▸ Exercise description
Each line of the listing that contains the word "pendant" is to be copied.

# # # # # # #

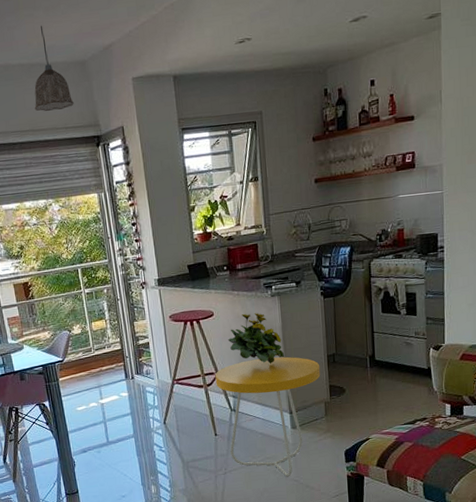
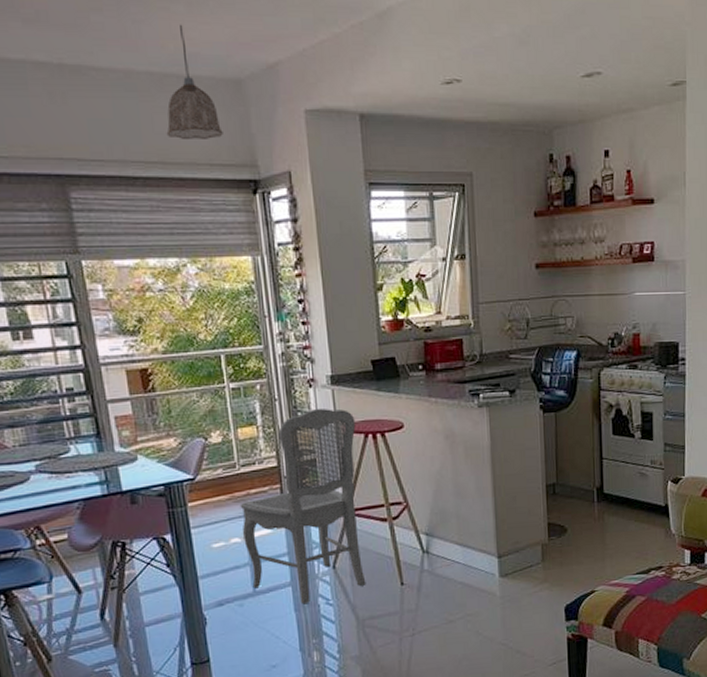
dining chair: none [95,304,189,451] -> present [240,409,366,605]
side table: present [215,356,321,477] -> none [403,484,537,640]
flowering plant: present [227,313,285,365] -> none [420,427,494,494]

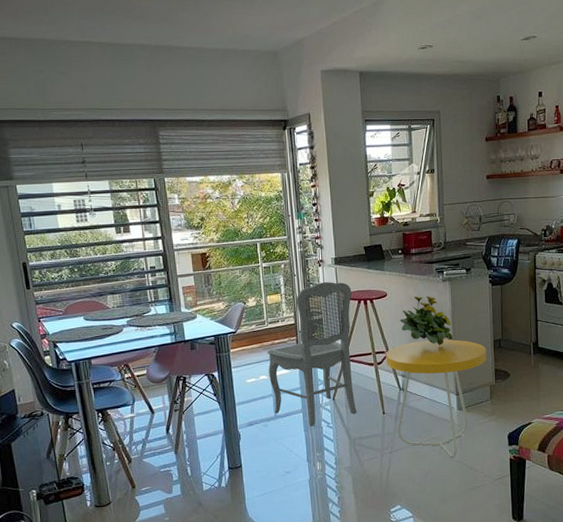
pendant lamp: present [166,24,223,139] -> none [225,15,264,93]
side table: none [403,484,537,640] -> present [386,339,487,458]
flowering plant: none [420,427,494,494] -> present [399,296,454,346]

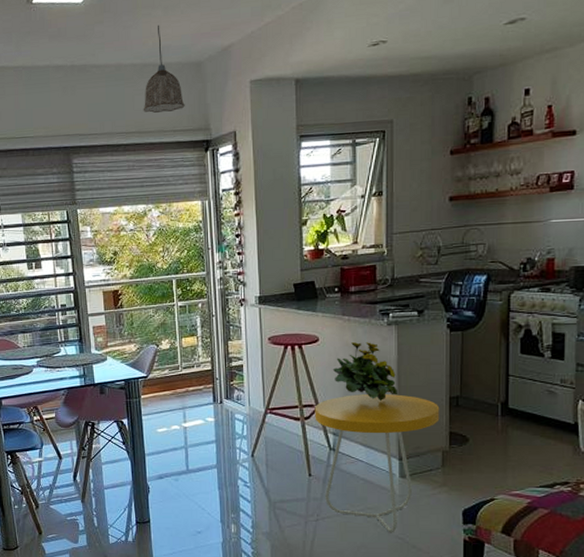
pendant lamp: none [225,15,264,93] -> present [143,24,185,113]
dining chair: present [267,282,357,427] -> none [180,324,279,484]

# # # # # # #

▸ Answer space
pendant lamp: present [166,24,223,139] -> none [225,15,264,93]
pendant lamp: none [225,15,264,93] -> present [143,24,185,113]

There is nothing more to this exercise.